Les parties civiles demandent aux juges de la Cour d’appel de corriger la décision rendue en première instance relative aux intérêts civils. Pour Me Jacqueline Moudeina, avocate principale de l’Association des victimes du régime de Hissein Habré, ce jugement est ambigu et pose d’énormes problèmes. Il faut rappeler que la Chambre d’assises a rejeté la constitution de parties civiles de centaines de victimes au motif qu’elles n’avaient pas apporté la preuve de leur identité. Or, regrette Me Moudeina, les juges de la Chambre d’assises n’avaient pas retenu en amont un critère bien défini pour qualifier les victimes de parties civiles. Ainsi, pour le groupe de victimes défendu par Me Moudeina, 3261 victimes sont écartées des réparations. Sans compter les deux autres associations de victimes. Un «énorme préjudice» auquel, la Chambre d’appel doit remédier, selon l’avocat suisse Allain Verner. Pour Assane Dioma Ndiaye, la Chambre d’appel doit corriger cette erreur de droit. Car, argumente-t-il, en matière de justice pénale internationale, les critères sont plus souples que le droit interne. Mais, manifestement, souligne le Président de la Fidh, «les juges de la première instance ont fait une application du droit sénégalais en exigeant soit un jugement d’hérédité soit une preuve quelconque qui établirait un lien entre le préjudice subi et le fait allégué».

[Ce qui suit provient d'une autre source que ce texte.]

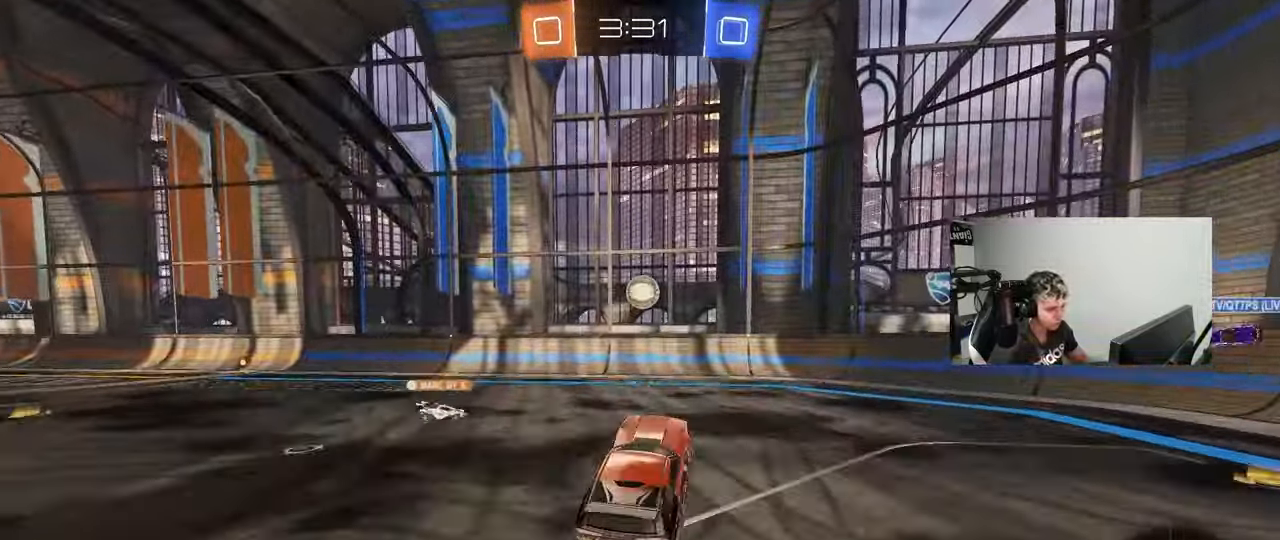
{"keys": ["shift"], "mouse": ["left"], "events": [[17, "mouse_left", "down"], [117, "a", "down"], [117, "d", "up"], [167, "shift", "up"], [200, "a", "up"], [200, "s", "up"], [250, "d", "down"], [250, "mouse_left", "up"], [300, "s", "down"], [400, "mouse_left", "down"], [400, "s", "up"], [400, "shift", "down"], [450, "d", "up"]]}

Des preuves difficilement acquises pour les victimes, d’après l’avocat sénégalais qui tient en compte la situation du Tchad mais aussi le fait que la majeure partie des victimes vivent dans les provinces. «Il était difficile d’apporter la preuve par l’Etat civil », renseigne Me Assane Dioma Ndiaye qui invite la Chambre d’appel à se coller à la jurisprudence internationale avec les tribunaux cambodgiens. «Ces juridictions ont eu le même cas mais elles ont admis des victimes qui avaient des problèmes de l’établissement de leur identité et la preuve de leur qualité de victime. Elles avaient même prévu une possible réparation pour les victimes qui n’avaient pas participé au procès», explique l’avocat.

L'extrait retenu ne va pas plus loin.